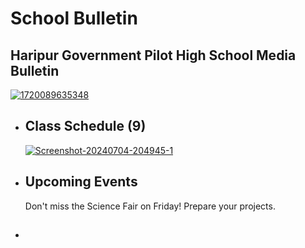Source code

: <h1>School Bulletin</h1> 
<!DOCTYPE html>
<html>
<body>
 <h2>Haripur Government Pilot High School Media Bulletin </h1>
      <a href="https://ibb.co/YbfcJ1r"><img src="https://i.ibb.co/3kSpVjJ/1720089635348.jpg" alt="1720089635348" border="0"></a> 
<ul>
        <li>
            <h2>Class Schedule (9) </h2>
       <a href="https://ibb.co/mFVs5V6"><img src="https://i.ibb.co/rfRP2R4/Screenshot-20240704-204945-1.png" alt="Screenshot-20240704-204945-1" border="0"></a>
        </li>
        <li>
            <h2>Upcoming Events</h2>
            <p>Don't miss the Science Fair on Friday! Prepare your projects.</p>
        </li>
        <li>
 <h2 Teachers info </h2>
            <p Md.Jamaluddin (Head teacher)
Md.Habibur Rahman(Assist.head teacher) </p>
        </li>
    </ul>
</body>
</html>
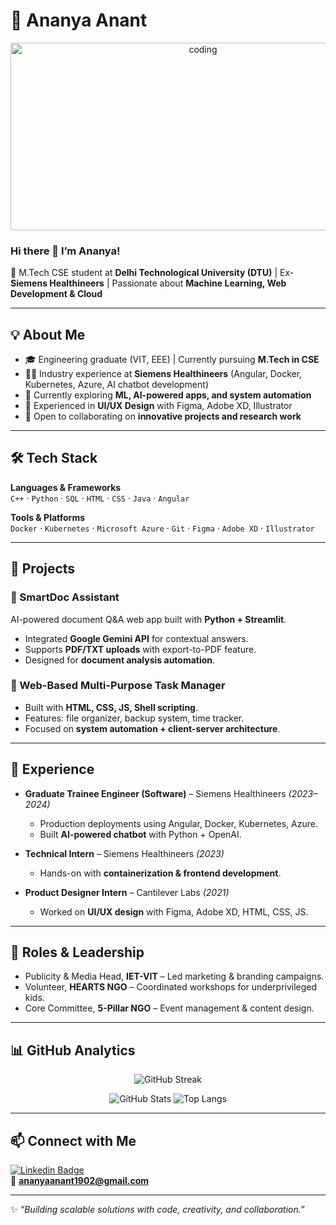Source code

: # 🌟 Ananya Anant  

<div align="center">
  <img src="https://media.giphy.com/media/dWesBcTLavkZuG35MI/giphy.gif" width="600" height="300" alt="coding"/>
</div>

### Hi there 👋 I’m Ananya!  
🚀 M.Tech CSE student at **Delhi Technological University (DTU)** | Ex-**Siemens Healthineers** | Passionate about **Machine Learning, Web Development & Cloud**  

---

## 💡 About Me  
- 🎓 Engineering graduate (VIT, EEE) | Currently pursuing **M.Tech in CSE**  
- 👩‍💻 Industry experience at **Siemens Healthineers** (Angular, Docker, Kubernetes, Azure, AI chatbot development)  
- 🌱 Currently exploring **ML, AI-powered apps, and system automation**  
- 🎨 Experienced in **UI/UX Design** with Figma, Adobe XD, Illustrator  
- 🤝 Open to collaborating on **innovative projects and research work**  

---

## 🛠️ Tech Stack  

**Languages & Frameworks**  
`C++` · `Python` · `SQL` · `HTML` · `CSS` · `Java` · `Angular`  

**Tools & Platforms**  
`Docker` · `Kubernetes` · `Microsoft Azure` · `Git` · `Figma` · `Adobe XD` · `Illustrator`  

---

## 📌 Projects  

### 🔹 SmartDoc Assistant  
AI-powered document Q&A web app built with **Python + Streamlit**.  
- Integrated **Google Gemini API** for contextual answers.  
- Supports **PDF/TXT uploads** with export-to-PDF feature.  
- Designed for **document analysis automation**.  

### 🔹 Web-Based Multi-Purpose Task Manager  
- Built with **HTML, CSS, JS, Shell scripting**.  
- Features: file organizer, backup system, time tracker.  
- Focused on **system automation + client-server architecture**.  

---

## 🌟 Experience  

- **Graduate Trainee Engineer (Software)** – Siemens Healthineers *(2023–2024)*  
  - Production deployments using Angular, Docker, Kubernetes, Azure.  
  - Built **AI-powered chatbot** with Python + OpenAI.  

- **Technical Intern** – Siemens Healthineers *(2023)*  
  - Hands-on with **containerization & frontend development**.  

- **Product Designer Intern** – Cantilever Labs *(2021)*  
  - Worked on **UI/UX design** with Figma, Adobe XD, HTML, CSS, JS.  

---

## 🎯 Roles & Leadership  
- Publicity & Media Head, **IET-VIT** – Led marketing & branding campaigns.  
- Volunteer, **HEARTS NGO** – Coordinated workshops for underprivileged kids.  
- Core Committee, **5-Pillar NGO** – Event management & content design.  

---

## 📊 GitHub Analytics  
<p align="center">
  <img src="http://github-readme-streak-stats.herokuapp.com?user=ananyaanant1902&theme=dark&background=000000" alt="GitHub Streak"/>  
</p>  

<p align="center">
  <img src="https://github-readme-stats.vercel.app/api?username=ananyaanant1902&show_icons=true&theme=radical" alt="GitHub Stats"/>  
  <img src="https://github-readme-stats.vercel.app/api/top-langs/?username=ananyaanant1902&layout=compact&theme=vision-friendly-dark" alt="Top Langs"/>  
</p>  

---

## 📫 Connect with Me  
[![Linkedin Badge](https://img.shields.io/badge/-Ananya_Anant-blue?style=flat&logo=Linkedin&logoColor=white)](https://www.linkedin.com/in/ananya-anant-173214194/)  
📧 **ananyaanant1902@gmail.com**  

---

✨ *“Building scalable solutions with code, creativity, and collaboration.”*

***

Apart from the images, every line above is to be given again exactly.

## Result for this exercise
Source code

: <h1>School Bulletin</h1> 
<!DOCTYPE html>
<html>
<body>
 <h2>Haripur Government Pilot High School Media Bulletin </h1>
      <a href="https://ibb.co/YbfcJ1r"><img src="https://i.ibb.co/3kSpVjJ/1720089635348.jpg" alt="1720089635348" border="0"></a> 
<ul>
        <li>
            <h2>Class Schedule (9) </h2>
       <a href="https://ibb.co/mFVs5V6"><img src="https://i.ibb.co/rfRP2R4/Screenshot-20240704-204945-1.png" alt="Screenshot-20240704-204945-1" border="0"></a>
        </li>
        <li>
            <h2>Upcoming Events</h2>
            <p>Don't miss the Science Fair on Friday! Prepare your projects.</p>
        </li>
        <li>
 <h2 Teachers info </h2>
            <p Md.Jamaluddin (Head teacher)
Md.Habibur Rahman(Assist.head teacher) </p>
        </li>
    </ul>
</body>
</html>
Source code

: # 🌟 Ananya Anant  

<div align="center">
  <img src="https://media.giphy.com/media/dWesBcTLavkZuG35MI/giphy.gif" width="600" height="300" alt="coding"/>
</div>

### Hi there 👋 I’m Ananya!  
🚀 M.Tech CSE student at **Delhi Technological University (DTU)** | Ex-**Siemens Healthineers** | Passionate about **Machine Learning, Web Development & Cloud**  

---

## 💡 About Me  
- 🎓 Engineering graduate (VIT, EEE) | Currently pursuing **M.Tech in CSE**  
- 👩‍💻 Industry experience at **Siemens Healthineers** (Angular, Docker, Kubernetes, Azure, AI chatbot development)  
- 🌱 Currently exploring **ML, AI-powered apps, and system automation**  
- 🎨 Experienced in **UI/UX Design** with Figma, Adobe XD, Illustrator  
- 🤝 Open to collaborating on **innovative projects and research work**  

---

## 🛠️ Tech Stack  

**Languages & Frameworks**  
`C++` · `Python` · `SQL` · `HTML` · `CSS` · `Java` · `Angular`  

**Tools & Platforms**  
`Docker` · `Kubernetes` · `Microsoft Azure` · `Git` · `Figma` · `Adobe XD` · `Illustrator`  

---

## 📌 Projects  

### 🔹 SmartDoc Assistant  
AI-powered document Q&A web app built with **Python + Streamlit**.  
- Integrated **Google Gemini API** for contextual answers.  
- Supports **PDF/TXT uploads** with export-to-PDF feature.  
- Designed for **document analysis automation**.  

### 🔹 Web-Based Multi-Purpose Task Manager  
- Built with **HTML, CSS, JS, Shell scripting**.  
- Features: file organizer, backup system, time tracker.  
- Focused on **system automation + client-server architecture**.  

---

## 🌟 Experience  

- **Graduate Trainee Engineer (Software)** – Siemens Healthineers *(2023–2024)*  
  - Production deployments using Angular, Docker, Kubernetes, Azure.  
  - Built **AI-powered chatbot** with Python + OpenAI.  

- **Technical Intern** – Siemens Healthineers *(2023)*  
  - Hands-on with **containerization & frontend development**.  

- **Product Designer Intern** – Cantilever Labs *(2021)*  
  - Worked on **UI/UX design** with Figma, Adobe XD, HTML, CSS, JS.  

---

## 🎯 Roles & Leadership  
- Publicity & Media Head, **IET-VIT** – Led marketing & branding campaigns.  
- Volunteer, **HEARTS NGO** – Coordinated workshops for underprivileged kids.  
- Core Committee, **5-Pillar NGO** – Event management & content design.  

---

## 📊 GitHub Analytics  
<p align="center">
  <img src="http://github-readme-streak-stats.herokuapp.com?user=ananyaanant1902&theme=dark&background=000000" alt="GitHub Streak"/>  
</p>  

<p align="center">
  <img src="https://github-readme-stats.vercel.app/api?username=ananyaanant1902&show_icons=true&theme=radical" alt="GitHub Stats"/>  
  <img src="https://github-readme-stats.vercel.app/api/top-langs/?username=ananyaanant1902&layout=compact&theme=vision-friendly-dark" alt="Top Langs"/>  
</p>  

---

## 📫 Connect with Me  
[![Linkedin Badge](https://img.shields.io/badge/-Ananya_Anant-blue?style=flat&logo=Linkedin&logoColor=white)](https://www.linkedin.com/in/ananya-anant-173214194/)  
📧 **ananyaanant1902@gmail.com**  

---

✨ *“Building scalable solutions with code, creativity, and collaboration.”*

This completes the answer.